§ **What the task requires**
Could you render the stretch of entries from the line containing "True or false: weekly" through the end of the entries, with both ends included, as a JSON list of strings with one string per line? Skip blank lines and leave the pictures out.
___ Record extracts
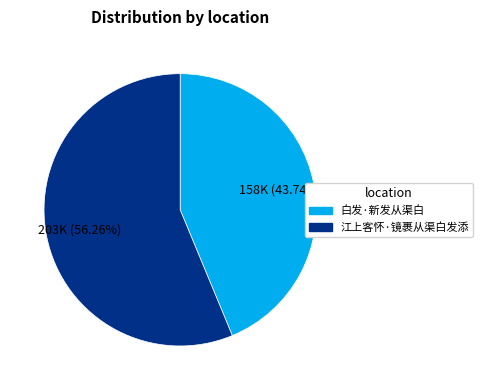

The 江上客怀·镜裹从渠白发添 slice represents 63% of the pie. True or false?

False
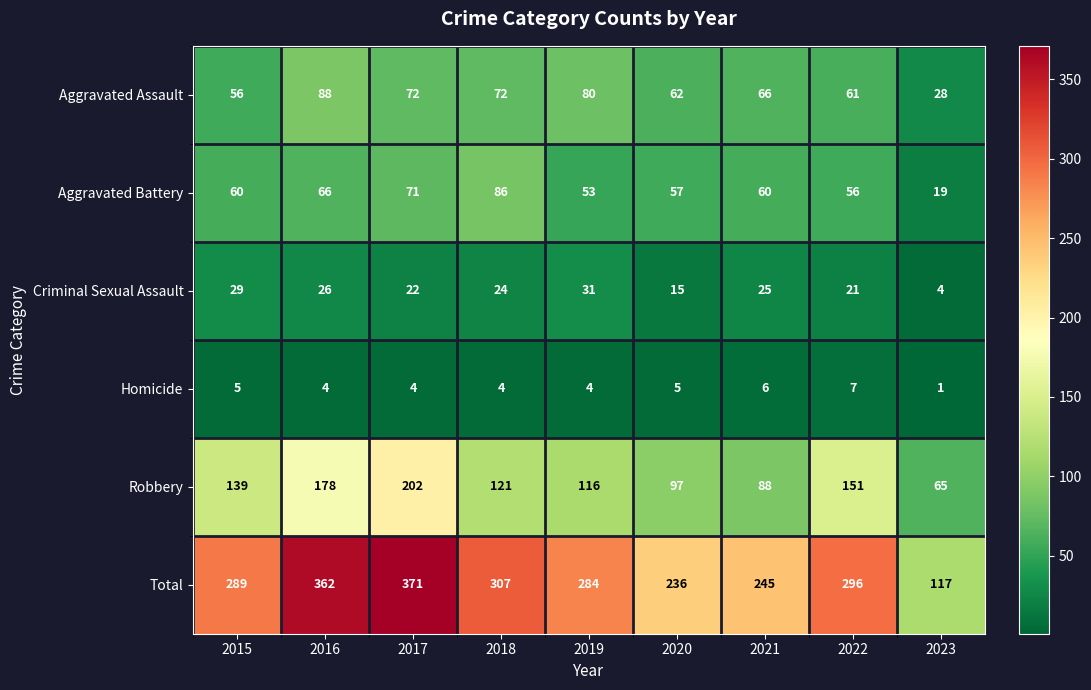

At which label does Robbery first exceed 121?

2015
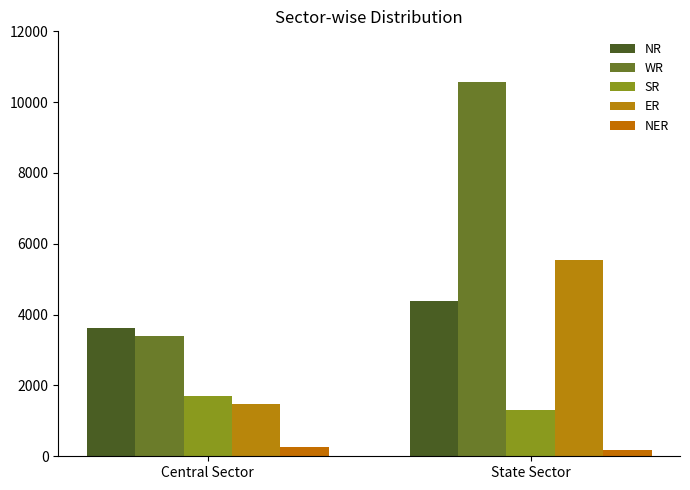

At which label is NER closest to 215?

Central Sector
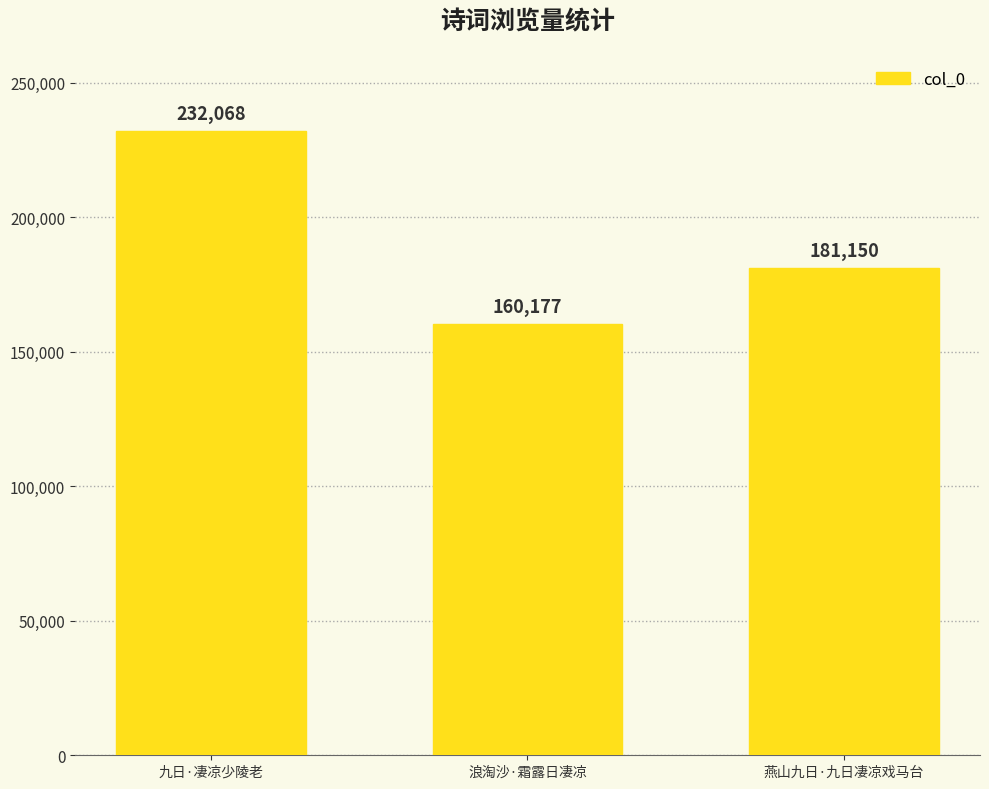

Are the bars horizontal?

No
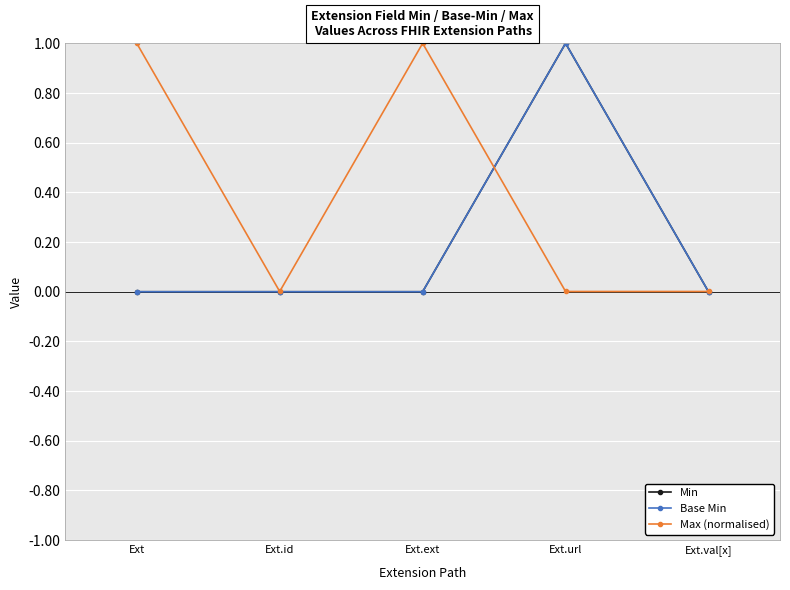

How many intersections are there between Min and Max (normalised)?

2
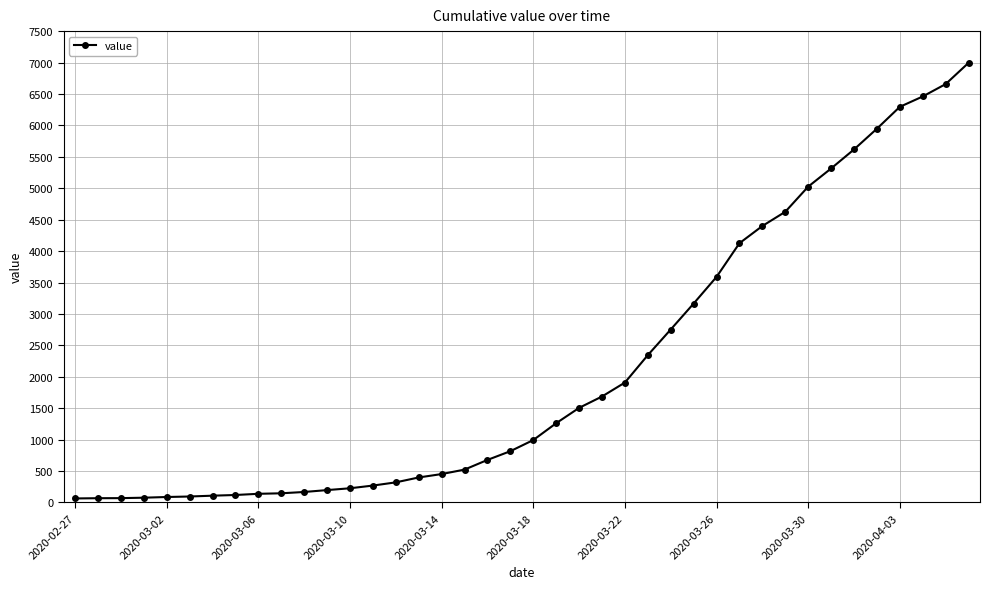

What is the sum of all values?

85677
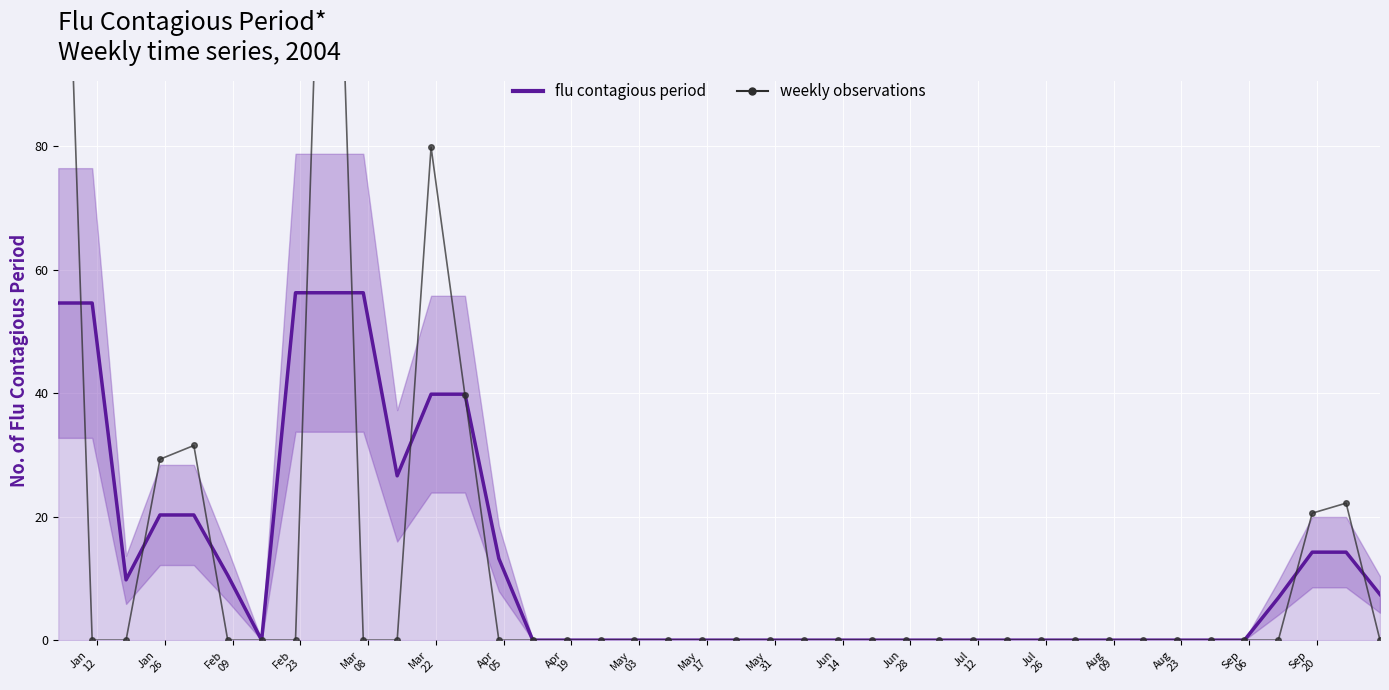

True or false: weekly observations and flu contagious period intersect in this chart.

True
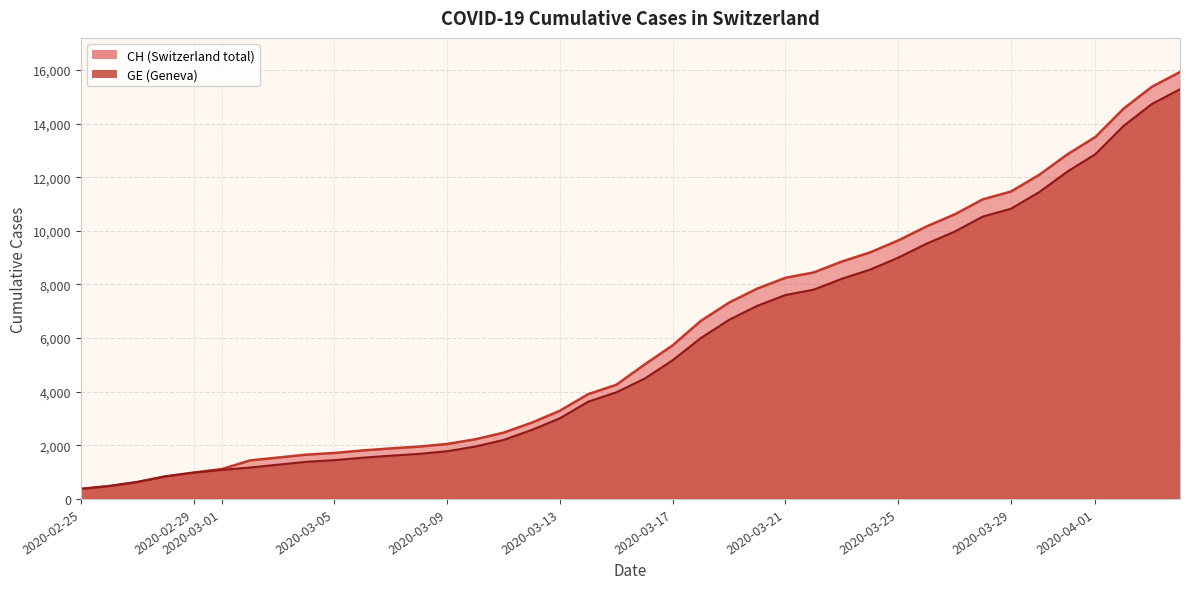

What is the smallest value displayed?

375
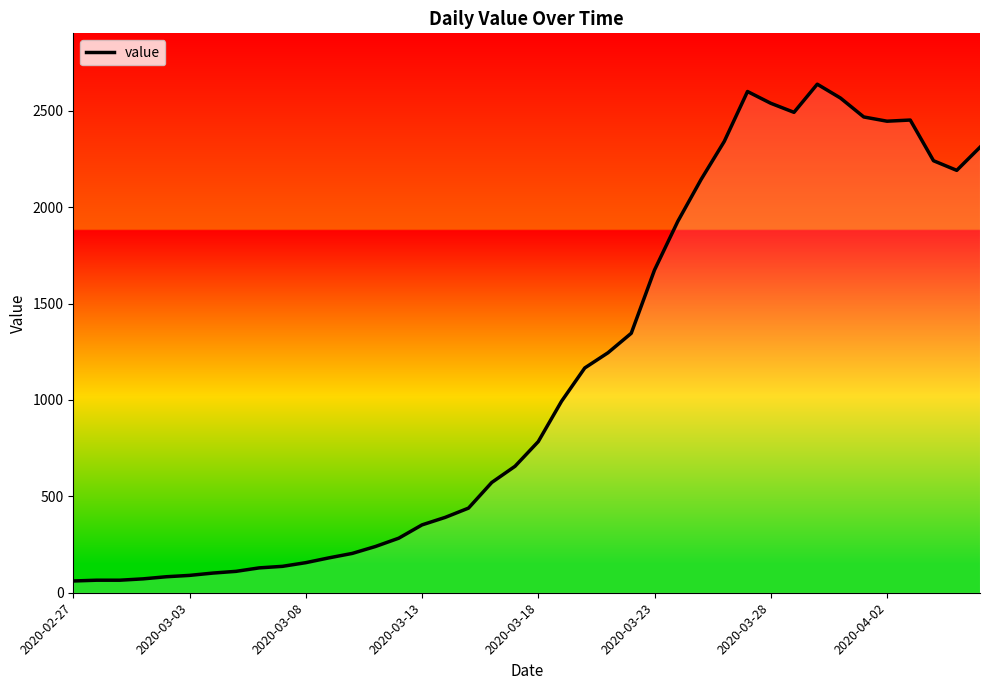

What is the maximum value shown in the chart?

2638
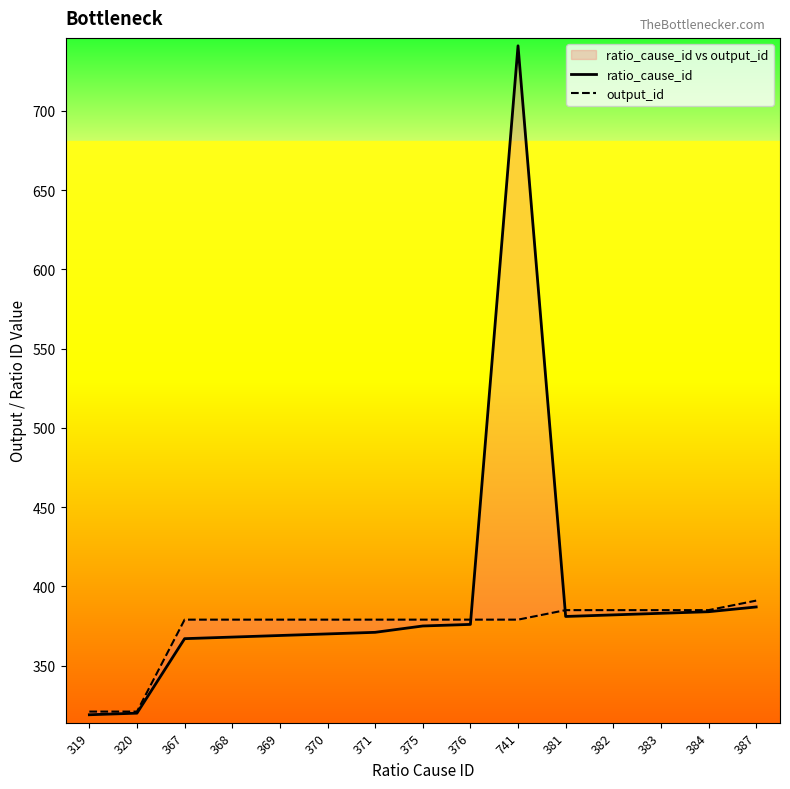

Rank the series by their maximum value, from highest to lowest.

ratio_cause_id, output_id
______
§ **Task solution**
[
  "True or false: weekly observations and flu contagious period intersect in this chart.",
  "True",
  "What is the smallest value displayed?",
  "375",
  "What is the maximum value shown in the chart?",
  "2638",
  "Rank the series by their maximum value, from highest to lowest.",
  "ratio_cause_id, output_id"
]